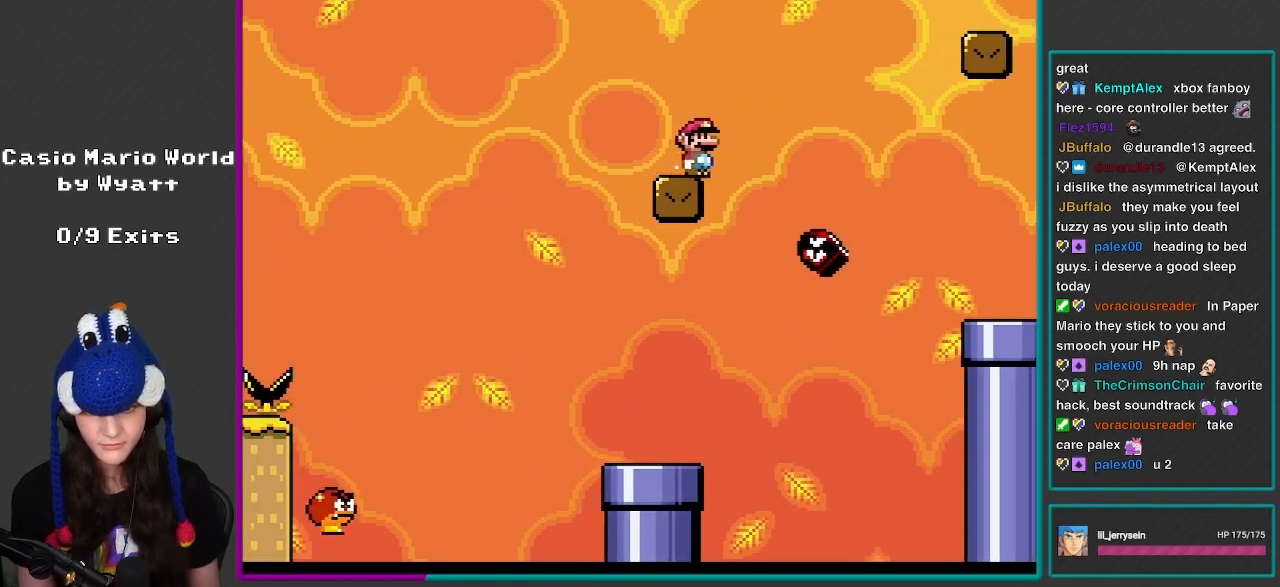
{"buttons": ["B", "Y", "DPAD_RIGHT"], "events": [[150, "B", "down"]]}
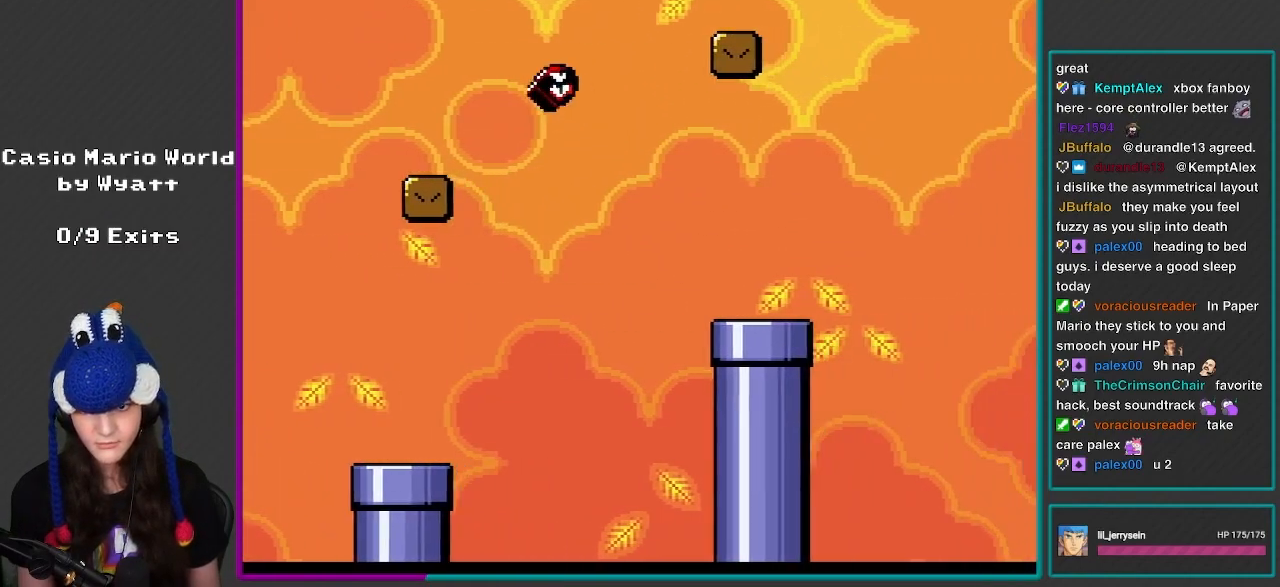
{"buttons": ["B", "Y", "DPAD_RIGHT"], "events": [[183, "B", "up"], [350, "B", "down"]]}
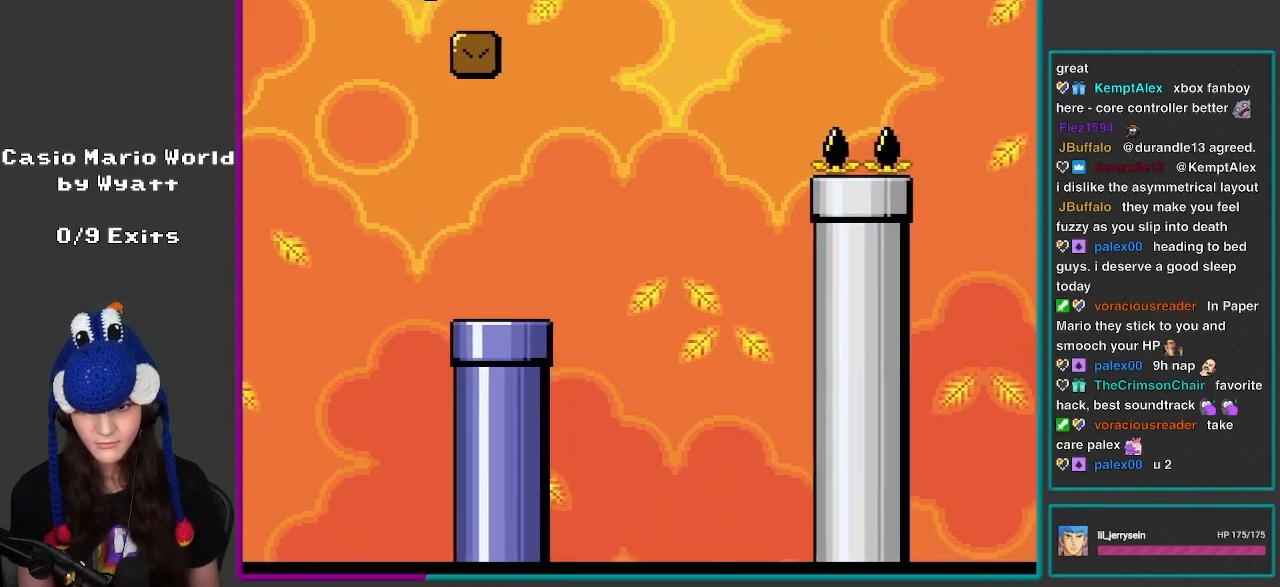
{"buttons": ["B", "Y", "DPAD_RIGHT"], "events": []}
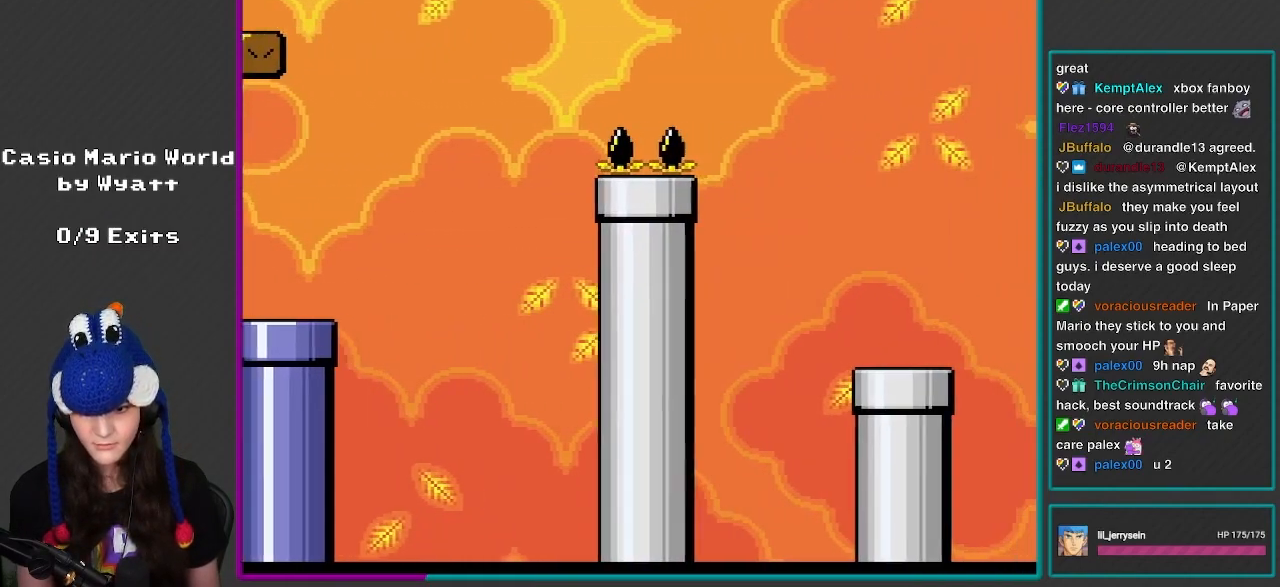
{"buttons": ["Y", "DPAD_RIGHT"], "events": [[417, "B", "up"]]}
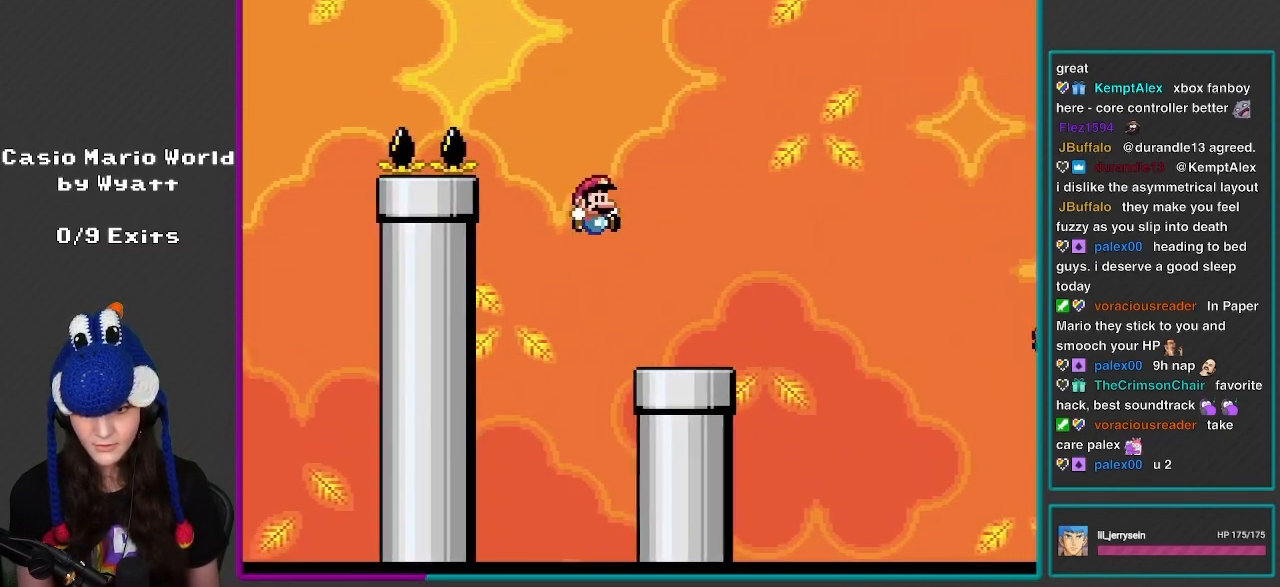
{"buttons": ["B", "Y", "DPAD_RIGHT"], "events": [[383, "B", "down"]]}
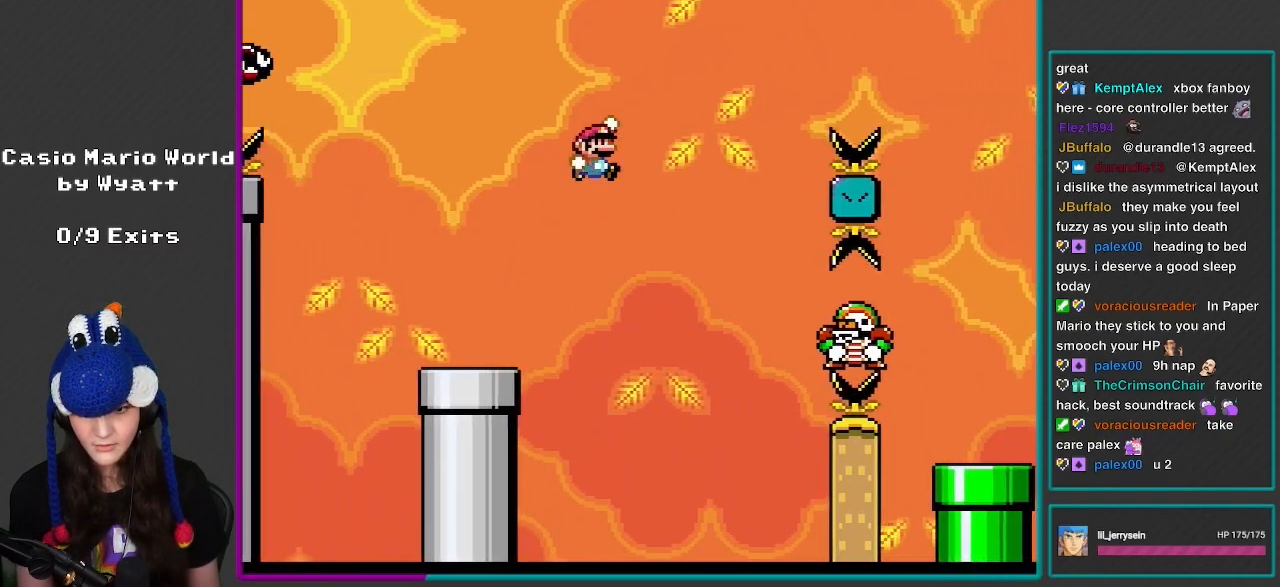
{"buttons": ["B", "Y", "DPAD_RIGHT"], "events": [[250, "B", "up"], [500, "B", "down"]]}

..........

- **Work item**
Transcribe the listing in full. Leave the pictures out.

- **Output of the task**
{"buttons": ["B", "Y", "DPAD_RIGHT"], "events": [[150, "B", "down"]]}
{"buttons": ["B", "Y", "DPAD_RIGHT"], "events": [[183, "B", "up"], [350, "B", "down"]]}
{"buttons": ["B", "Y", "DPAD_RIGHT"], "events": []}
{"buttons": ["Y", "DPAD_RIGHT"], "events": [[417, "B", "up"]]}
{"buttons": ["B", "Y", "DPAD_RIGHT"], "events": [[383, "B", "down"]]}
{"buttons": ["B", "Y", "DPAD_RIGHT"], "events": [[250, "B", "up"], [500, "B", "down"]]}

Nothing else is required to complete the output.